Dzień I - Ćwilin
Prawie dokładnie rok temu byliśmy z Madzią
w Beskidzie Wyspowym. Od tamtego wyjazdu wiele się zmieniło u Nas. Może dlatego
też, postanowiliśmy zrobić sobie taki retro sentymentalny powrót na szlaki
wyspowego. Załatwiliśmy sobie parę wolnych dni w pracy i nie patrząc na
prognozy pogody ruszyliśmy do Mszany Dolnej. Podróż przebiegła bez większych
problemów. Około 10.30 byliśmy już na miejscu. Nocleg załatwiliśmy sobie w
ośrodku ,,Słoneczko’’ na ulicy Stawowej, z dala od centrum miasta. Bo
potrzebowaliśmy ciszy oraz spokoju. Rozpakowaliśmy się, spakowaliśmy rzeczy do
mniejszych plecaków, zrobiliśmy herbatę do termosów, zabraliśmy jedzenie i
ruszyliśmy na szlak.
|
Na Ćwilinie...tylko razem! |
Na pierwszy ogień wybraliśmy Nasz ulubiony
szczyt i polanę na Ćwilinie. Widoki stamtąd są jednymi z najpiękniejszych w
polskich beskidach. I co najważniejsze, nie ma tam tłumów ludzi. Panuje zupełna
cisza, wiatr hula po polanie, słychać szum drzew…a te widoki!!. Busem podjechaliśmy
na Przełęcz Gruszowiec i spod ,,Baru pod Cyckiem” ruszyliśmy niebieskim
szlakiem, początkowo łagodnie przez pola, potem już cały czas ostro do góry
przez las. Beskid Wyspowy ma to do siebie, że jest mało uczęszczany przez
turystów, nie ma tu też parku narodowego, przez to też o szlaki się tu średnio
dba. Tym razem na niebieskim szlaku zastaliśmy dużo powalonych drzew
blokujących szlak. Ludzie porobili już ich obejścia. Nie zmienia to faktu, że powinny
one zostać usunięte przez leśników, PTTK czy kogoś innego, komu szlaki
podlegają. Także szlak jest słabo zadbany - koniec kropka.
|
Relaks na szczycie. |
|
Szlak na Ćwilin czasem jest trudny... |
Podejście poszło Nam szybciej niż się
spodziewaliśmy i po kilkudziesięciu minutach wyszliśmy z lasu. Teraz mogliśmy
się cieszyć wspaniałymi widokami. Tradycyjnie dochodząc do drogi ,,stokówki’’

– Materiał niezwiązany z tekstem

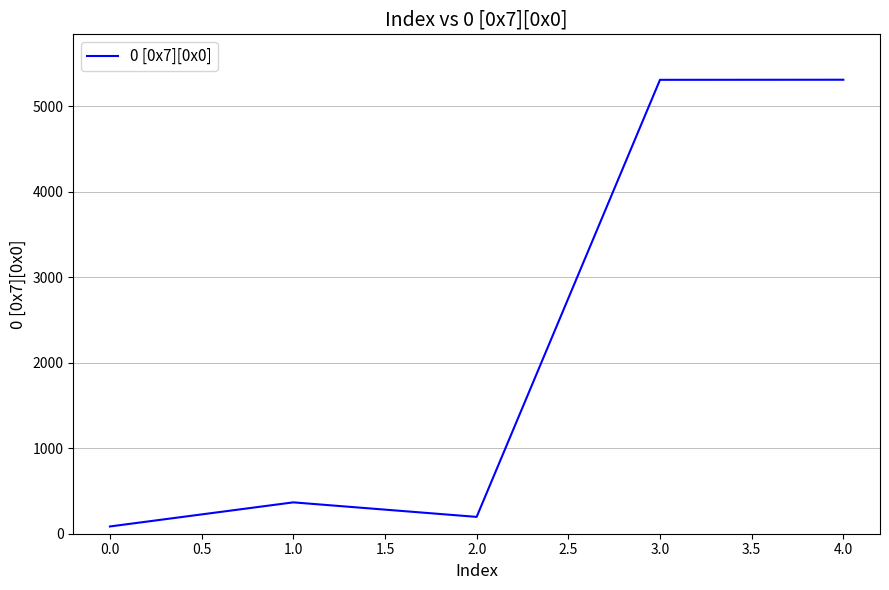

What is the ratio of the value at 4.0 to the value at 2.0?

27.0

nie poszliśmy na wprost szlakiem pod górę, tylko tą drogą, która okrąża szczyt
Ćwilina i gwarantuje widokowy marsz. Dochodzi się do szlabanu i ambonki i
trzeba pójść w lewo połączonym szlakiem żółtym oraz niebieskim. Po około 15
minutach byliśmy na polanie szczytowej. Pogoda ładna, świeciło słonko, choć
wiatr był chłodny. Na szczycie było tylko małżeństwo z dzieciakami. Także
Wyspowy gwarantuje pustki na szlakach nawet w wakacje.
|
Szczyt Ćwilina, ławy i stoły, miejsca po ogniskach... |
Rozłożyliśmy się wygodnie na jednej z ław, wyjęliśmy
jedzenie i picie z plecaków, Magda rozłożyła statyw. Powoli chłonęliśmy to, co
Nas otaczało, widoki po horyzont na Babią Górę ukrytą trochę za mglistym
powietrzem, Tatry skryte w chmurach, tak bliskie Gorce czy Beskid Sądecki. Na
Mogielicy w słońcu połyskiwał dach na wieży widokowej. I ta cudowna cisza…tak!!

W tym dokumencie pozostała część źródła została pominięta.